FIG. 1 relates to an embodiment of the present invention and is an explanatory view showing a method of forming a protective film by applying a coating made of an optical resin to a wafer surface by a spin coating method.

FIG. 2 is a sectional view showing a microlens before a protective film is formed.

FIG. 3 is a cross-sectional view illustrating a microlens having a protective film formed thereon.

FIG. 4 is an explanatory view showing an effect of preventing dust from adhering to microlenses and an effect of simplifying cleaning by a protective film.

FIG. 5 is an explanatory view showing a wiring damage preventing action by a protective film.

FIG. 6 is a block diagram illustrating a configuration of a solid-state imaging device using a CCD.

FIG. 7 is a cross-sectional view taken along the line BB of FIG. 6, illustrating a structure of a unit pixel of the solid-state imaging device.

FIG. 8 relates to a conventional solid-state imaging device, and is a cross-sectional view of a microlens and an explanatory diagram showing problems of the solid-state imaging device.

FIG. 9 relates to a conventional solid-state imaging device and is an explanatory view showing a problem of wiring damage caused by a flaw generated on the surface.

[Explanation of symbols]

11 wafer, 12 micro lens, 13a paint (PMMA solution), 13 protective film (made of optical resin), 21
... Chip, 22. Wiring, 23. Scratches, 51. Imaging unit, 52
... horizontal transfer section (horizontal CCD), 53 ... output section, 54 ... light receiving section (sensor section), 55 ... readout gate, 56 ... vertical transfer section (vertical CCD), 57 ... unit pixel (unit cell), 58 ... micro Lens (OCL), 58a recess, 59 on-chip color filter, 60 flattening film, 61 photoelectric conversion unit (sensor), 62 optical path region of color filter, 63 filter layer thickness, 71 chip 72: wiring, 73: scratch, A: air blow, D: dust, W: water flow of dicing

Claims (4)

[Claims] A solid-state imaging device structure on a semiconductor substrate;
In a solid-state imaging device provided with an organic flat film and a microlens in this order, the surface of the microlens and the wiring are covered with a protective film made of a colorless and transparent optical resin, and the uneven surface of the microlens and the wiring are covered with the protective film.

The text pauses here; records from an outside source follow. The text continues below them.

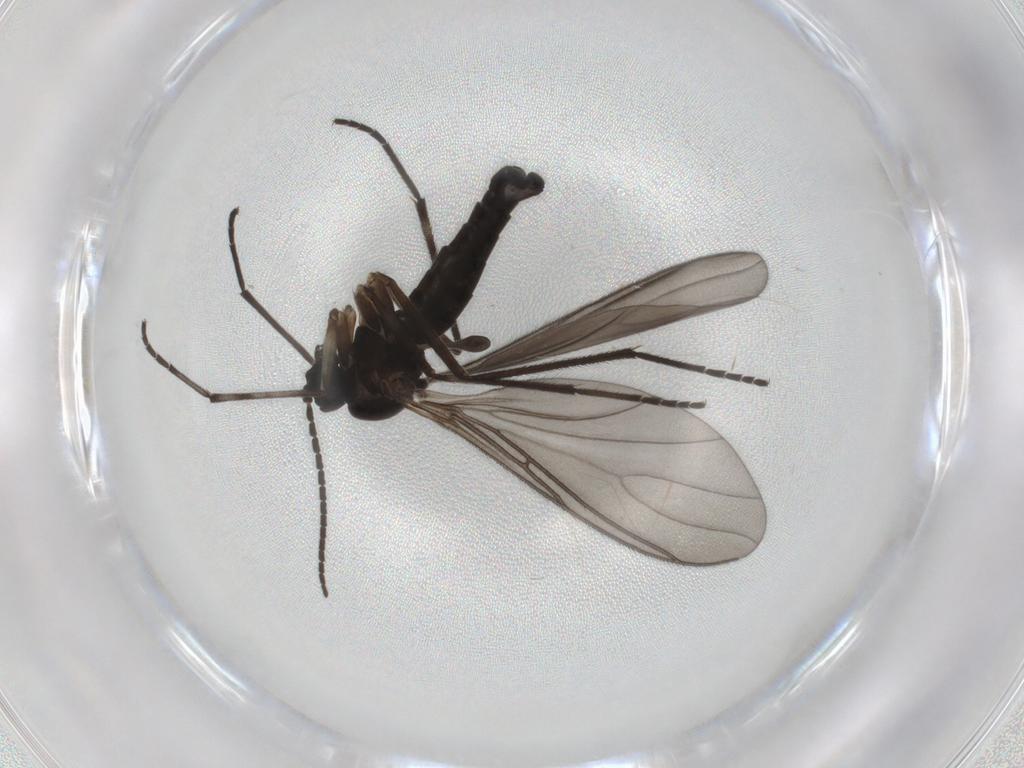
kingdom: Animalia
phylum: Arthropoda
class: Insecta
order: Diptera
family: Sciaridae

A solid-state imaging device, wherein the solid-state imaging device is buried below and has a flat surface on the surface of the protective film. 2. The solid-state imaging device according to claim 1, wherein the optical resin is polymethyl methacrylate. 3. A solid-state imaging device structure on a semiconductor substrate,
In a method for manufacturing a solid-state imaging device having an organic flat film and a microlens provided in this order, a coating made of a solvent solution of an optical resin is applied to a surface of the microlens and a wiring by a spin coating method, and then the solvent is evaporated. Thereby, the surface and the wiring of the microlens are covered with a protective film made of a colorless and transparent optical resin to bury the uneven surface of the microlens and the wiring under the protective film, and the surface of the protective film is flat. A method for manufacturing a solid-state imaging device, comprising: 4. The method according to claim 3, wherein the optical resin is polymethyl methacrylate.